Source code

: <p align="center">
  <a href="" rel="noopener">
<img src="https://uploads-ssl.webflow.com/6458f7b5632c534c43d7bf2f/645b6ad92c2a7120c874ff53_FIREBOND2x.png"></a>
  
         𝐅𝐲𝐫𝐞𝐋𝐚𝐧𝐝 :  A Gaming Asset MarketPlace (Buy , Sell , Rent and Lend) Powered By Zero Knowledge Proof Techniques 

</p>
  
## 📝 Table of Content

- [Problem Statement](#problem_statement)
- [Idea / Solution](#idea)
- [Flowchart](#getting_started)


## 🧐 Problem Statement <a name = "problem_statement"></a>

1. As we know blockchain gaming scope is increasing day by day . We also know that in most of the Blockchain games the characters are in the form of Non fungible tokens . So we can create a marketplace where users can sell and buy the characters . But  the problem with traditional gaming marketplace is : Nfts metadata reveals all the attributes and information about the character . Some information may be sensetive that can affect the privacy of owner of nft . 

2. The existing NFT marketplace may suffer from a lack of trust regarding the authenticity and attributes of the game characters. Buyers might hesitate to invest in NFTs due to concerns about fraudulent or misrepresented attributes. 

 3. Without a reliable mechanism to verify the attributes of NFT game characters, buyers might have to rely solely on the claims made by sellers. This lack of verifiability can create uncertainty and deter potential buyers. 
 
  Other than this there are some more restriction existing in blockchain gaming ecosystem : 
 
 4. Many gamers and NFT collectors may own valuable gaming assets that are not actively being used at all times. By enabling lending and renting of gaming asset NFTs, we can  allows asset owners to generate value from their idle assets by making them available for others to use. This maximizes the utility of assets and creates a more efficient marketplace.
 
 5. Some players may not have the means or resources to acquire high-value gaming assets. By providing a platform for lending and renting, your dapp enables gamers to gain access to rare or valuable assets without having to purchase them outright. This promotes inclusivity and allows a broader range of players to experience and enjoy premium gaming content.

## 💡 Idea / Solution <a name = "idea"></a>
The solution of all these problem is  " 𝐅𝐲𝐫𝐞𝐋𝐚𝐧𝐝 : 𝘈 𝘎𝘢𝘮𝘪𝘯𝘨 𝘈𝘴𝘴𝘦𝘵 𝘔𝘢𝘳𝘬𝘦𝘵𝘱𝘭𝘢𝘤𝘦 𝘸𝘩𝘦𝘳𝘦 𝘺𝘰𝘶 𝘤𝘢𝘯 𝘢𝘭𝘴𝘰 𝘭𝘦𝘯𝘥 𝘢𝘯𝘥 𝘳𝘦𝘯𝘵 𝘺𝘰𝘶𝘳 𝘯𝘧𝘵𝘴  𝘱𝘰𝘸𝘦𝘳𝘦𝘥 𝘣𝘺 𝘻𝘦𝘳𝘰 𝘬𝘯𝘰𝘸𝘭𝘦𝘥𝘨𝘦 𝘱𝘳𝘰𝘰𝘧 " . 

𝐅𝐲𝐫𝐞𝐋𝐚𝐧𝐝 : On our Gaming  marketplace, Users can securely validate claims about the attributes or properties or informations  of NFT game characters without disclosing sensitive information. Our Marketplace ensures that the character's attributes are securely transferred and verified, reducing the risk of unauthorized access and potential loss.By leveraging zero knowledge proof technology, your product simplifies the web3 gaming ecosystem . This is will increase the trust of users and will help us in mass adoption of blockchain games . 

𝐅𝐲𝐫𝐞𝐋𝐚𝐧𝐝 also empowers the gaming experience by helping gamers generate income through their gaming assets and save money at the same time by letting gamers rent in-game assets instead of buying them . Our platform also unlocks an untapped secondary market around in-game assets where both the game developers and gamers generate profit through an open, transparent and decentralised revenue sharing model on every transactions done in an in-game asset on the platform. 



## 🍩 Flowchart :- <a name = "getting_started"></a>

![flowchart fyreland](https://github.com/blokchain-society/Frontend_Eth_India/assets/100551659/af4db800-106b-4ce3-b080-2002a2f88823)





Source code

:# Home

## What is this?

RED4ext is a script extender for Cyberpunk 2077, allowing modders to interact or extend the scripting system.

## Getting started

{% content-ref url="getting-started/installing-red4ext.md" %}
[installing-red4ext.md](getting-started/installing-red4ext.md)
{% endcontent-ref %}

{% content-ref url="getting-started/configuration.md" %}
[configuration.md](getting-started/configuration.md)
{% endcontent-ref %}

..............................

A word-for-word copy of the full listing is required.

§ **Answer for this exercise**:
Source code

: <p align="center">
  <a href="" rel="noopener">
<img src="https://uploads-ssl.webflow.com/6458f7b5632c534c43d7bf2f/645b6ad92c2a7120c874ff53_FIREBOND2x.png"></a>
  
         𝐅𝐲𝐫𝐞𝐋𝐚𝐧𝐝 :  A Gaming Asset MarketPlace (Buy , Sell , Rent and Lend) Powered By Zero Knowledge Proof Techniques 

</p>
  
## 📝 Table of Content

- [Problem Statement](#problem_statement)
- [Idea / Solution](#idea)
- [Flowchart](#getting_started)


## 🧐 Problem Statement <a name = "problem_statement"></a>

1. As we know blockchain gaming scope is increasing day by day . We also know that in most of the Blockchain games the characters are in the form of Non fungible tokens . So we can create a marketplace where users can sell and buy the characters . But  the problem with traditional gaming marketplace is : Nfts metadata reveals all the attributes and information about the character . Some information may be sensetive that can affect the privacy of owner of nft . 

2. The existing NFT marketplace may suffer from a lack of trust regarding the authenticity and attributes of the game characters. Buyers might hesitate to invest in NFTs due to concerns about fraudulent or misrepresented attributes. 

 3. Without a reliable mechanism to verify the attributes of NFT game characters, buyers might have to rely solely on the claims made by sellers. This lack of verifiability can create uncertainty and deter potential buyers. 
 
  Other than this there are some more restriction existing in blockchain gaming ecosystem : 
 
 4. Many gamers and NFT collectors may own valuable gaming assets that are not actively being used at all times. By enabling lending and renting of gaming asset NFTs, we can  allows asset owners to generate value from their idle assets by making them available for others to use. This maximizes the utility of assets and creates a more efficient marketplace.
 
 5. Some players may not have the means or resources to acquire high-value gaming assets. By providing a platform for lending and renting, your dapp enables gamers to gain access to rare or valuable assets without having to purchase them outright. This promotes inclusivity and allows a broader range of players to experience and enjoy premium gaming content.

## 💡 Idea / Solution <a name = "idea"></a>
The solution of all these problem is  " 𝐅𝐲𝐫𝐞𝐋𝐚𝐧𝐝 : 𝘈 𝘎𝘢𝘮𝘪𝘯𝘨 𝘈𝘴𝘴𝘦𝘵 𝘔𝘢𝘳𝘬𝘦𝘵𝘱𝘭𝘢𝘤𝘦 𝘸𝘩𝘦𝘳𝘦 𝘺𝘰𝘶 𝘤𝘢𝘯 𝘢𝘭𝘴𝘰 𝘭𝘦𝘯𝘥 𝘢𝘯𝘥 𝘳𝘦𝘯𝘵 𝘺𝘰𝘶𝘳 𝘯𝘧𝘵𝘴  𝘱𝘰𝘸𝘦𝘳𝘦𝘥 𝘣𝘺 𝘻𝘦𝘳𝘰 𝘬𝘯𝘰𝘸𝘭𝘦𝘥𝘨𝘦 𝘱𝘳𝘰𝘰𝘧 " . 

𝐅𝐲𝐫𝐞𝐋𝐚𝐧𝐝 : On our Gaming  marketplace, Users can securely validate claims about the attributes or properties or informations  of NFT game characters without disclosing sensitive information. Our Marketplace ensures that the character's attributes are securely transferred and verified, reducing the risk of unauthorized access and potential loss.By leveraging zero knowledge proof technology, your product simplifies the web3 gaming ecosystem . This is will increase the trust of users and will help us in mass adoption of blockchain games . 

𝐅𝐲𝐫𝐞𝐋𝐚𝐧𝐝 also empowers the gaming experience by helping gamers generate income through their gaming assets and save money at the same time by letting gamers rent in-game assets instead of buying them . Our platform also unlocks an untapped secondary market around in-game assets where both the game developers and gamers generate profit through an open, transparent and decentralised revenue sharing model on every transactions done in an in-game asset on the platform. 



## 🍩 Flowchart :- <a name = "getting_started"></a>

![flowchart fyreland](https://github.com/blokchain-society/Frontend_Eth_India/assets/100551659/af4db800-106b-4ce3-b080-2002a2f88823)





Source code

:# Home

## What is this?

RED4ext is a script extender for Cyberpunk 2077, allowing modders to interact or extend the scripting system.

## Getting started

{% content-ref url="getting-started/installing-red4ext.md" %}
[installing-red4ext.md](getting-started/installing-red4ext.md)
{% endcontent-ref %}

{% content-ref url="getting-started/configuration.md" %}
[configuration.md](getting-started/configuration.md)
{% endcontent-ref %}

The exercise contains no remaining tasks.